The New York Times reports on the low-key trial and sentencing of a U.S. Army deserter, flying beneath all the
flak of the U.S. elections.
CAMP ZAMA, Japan, Nov. 3 - Charles Robert Jenkins, the Army sergeant who left his soldiers and walked into North Korea in 1965 to avoid combat duty in Vietnam, received a light sentence Wednesday after pleading guilty in a court-martial here to desertion and aiding the enemy.
After hearing bleak testimony about his harsh life in North Korea, an Army judge seemed to accept a defense lawyer's argument that Sergeant Jenkins, 64, had "already suffered 40 years of confinement." The judge, Col.
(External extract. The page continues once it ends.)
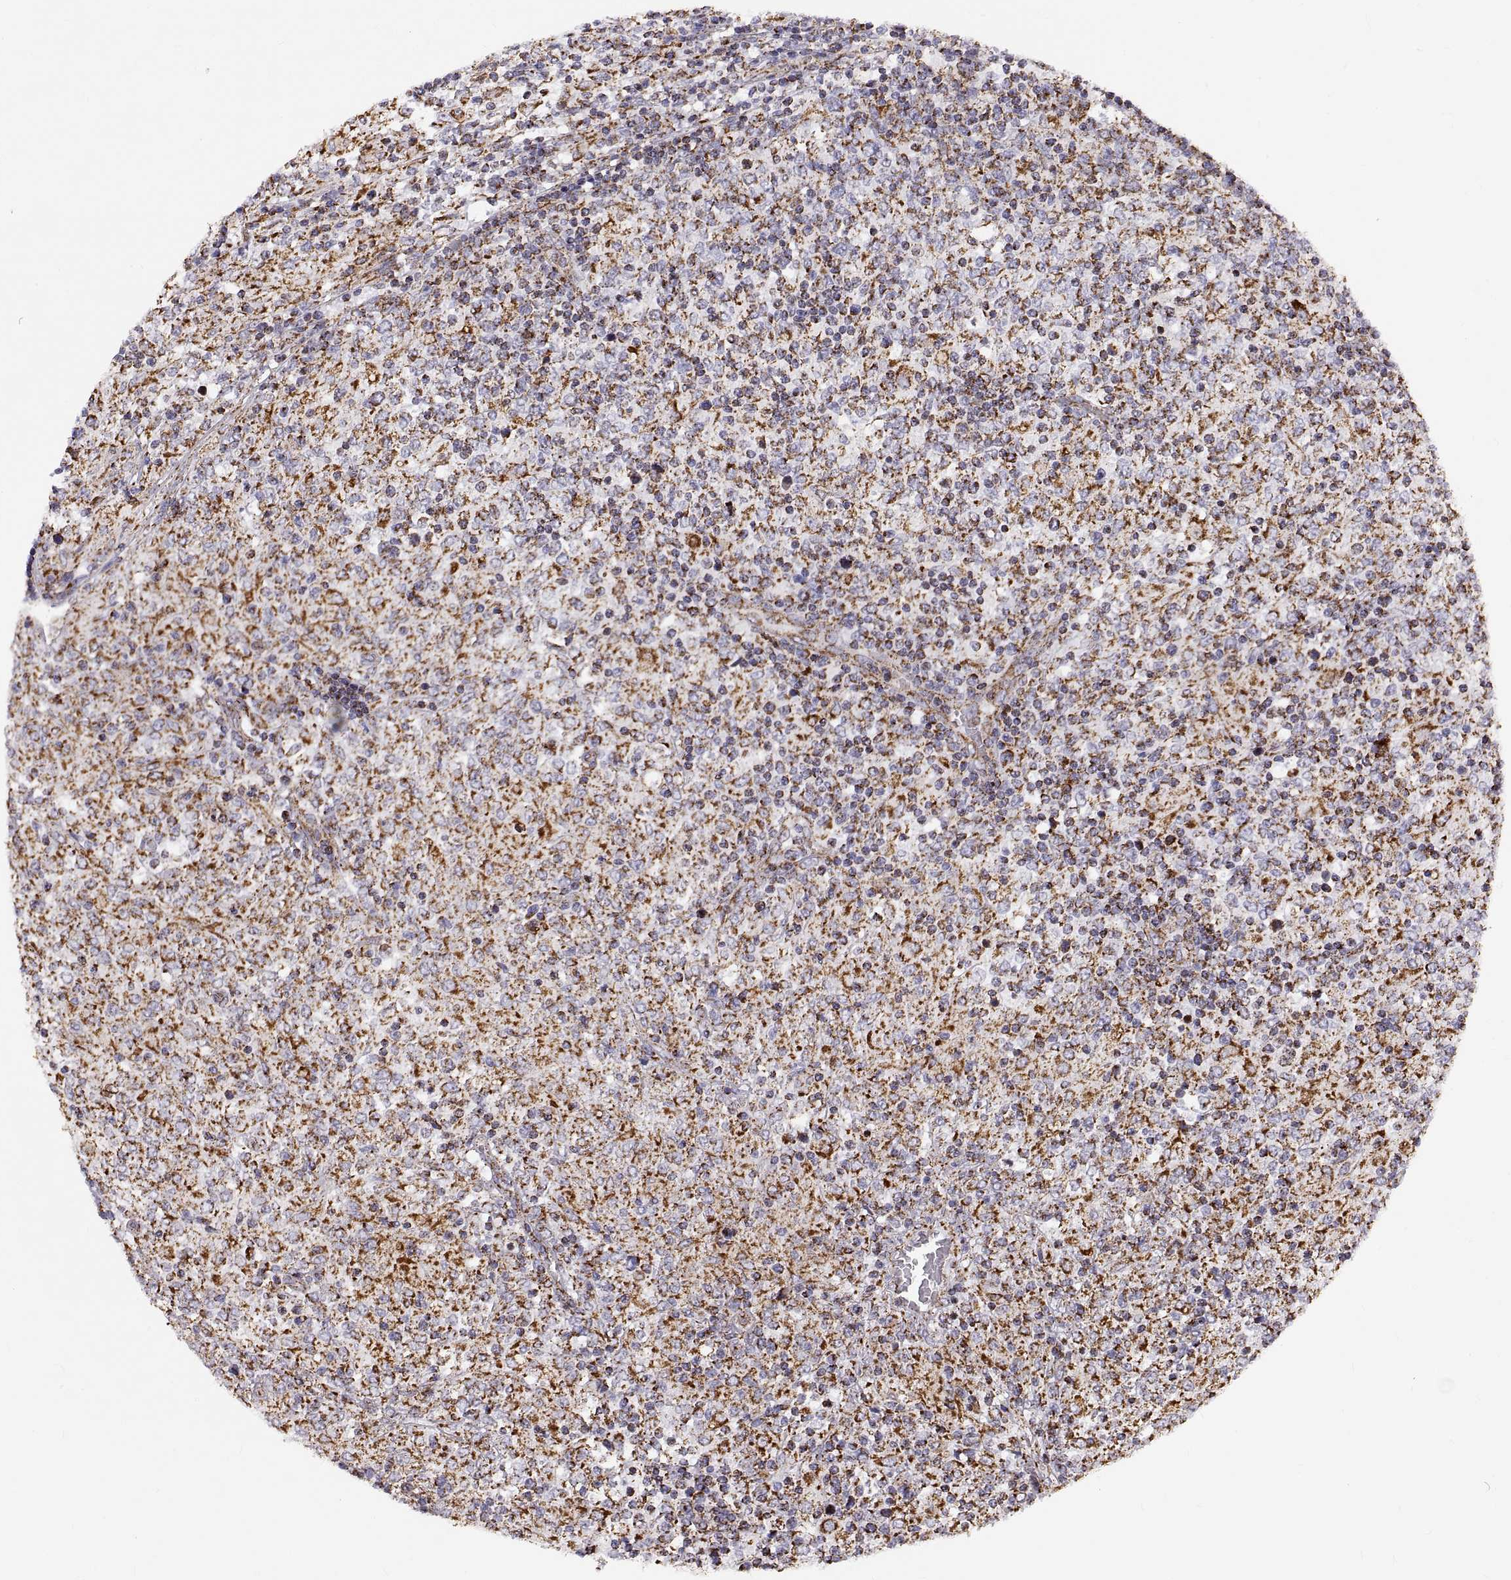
{"staining": {"intensity": "strong", "quantity": ">75%", "location": "cytoplasmic/membranous"}, "tissue": "lymphoma", "cell_type": "Tumor cells", "image_type": "cancer", "snomed": [{"axis": "morphology", "description": "Malignant lymphoma, non-Hodgkin's type, High grade"}, {"axis": "topography", "description": "Lymph node"}], "caption": "This micrograph displays IHC staining of human lymphoma, with high strong cytoplasmic/membranous positivity in about >75% of tumor cells.", "gene": "ARSD", "patient": {"sex": "female", "age": 84}}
Denise Vowell, then demoted him to private, stripped him of four decades of back pay and benefits, and gave him a dishonorable discharge and a 30-day jail sentence.
The prosecutor, Capt. Seth Cohen, had called for a tougher sentence, evoking, in a veiled way, the need for military discipline while American soldiers are fighting in Iraq. Referring to noncommissioned officers like Sergeant Jenkins, he said, "We can't have soldiers going into the field fearing that their N.C.O.'s will abandon them, especially given the state of the world today."
But the trial and sentencing seemed to reflect American political needs to mollify Japanese public opinion, which has been moved by the drama of the American defector from North Carolina and his Japanese wife, Hitomi Soga Jenkins, whom he met in North Korea a few years after North Korean agents had kidnapped her from a Japanese island in 1978.
Apparently to minimize American media attention, the one-day military trial took place as votes were being counted in the American presidential election.
I think this whole affair has been handled with an admirable mixture of punctiliousness and compassion.
Deprived of books, Sergeant Jenkins said he had so treasured a banned copy of the historical novel "Shogun" that he read it 20 times.
I'd say that's punishment enough (with its hotel bar-influenced mediaeval Japanese). But perhaps he could be further sentenced to his wife's hometown on
Sado Island, off Niigata. "It is one of Japan's largest minor islands and served as an exile place for important figures since mediaeval times."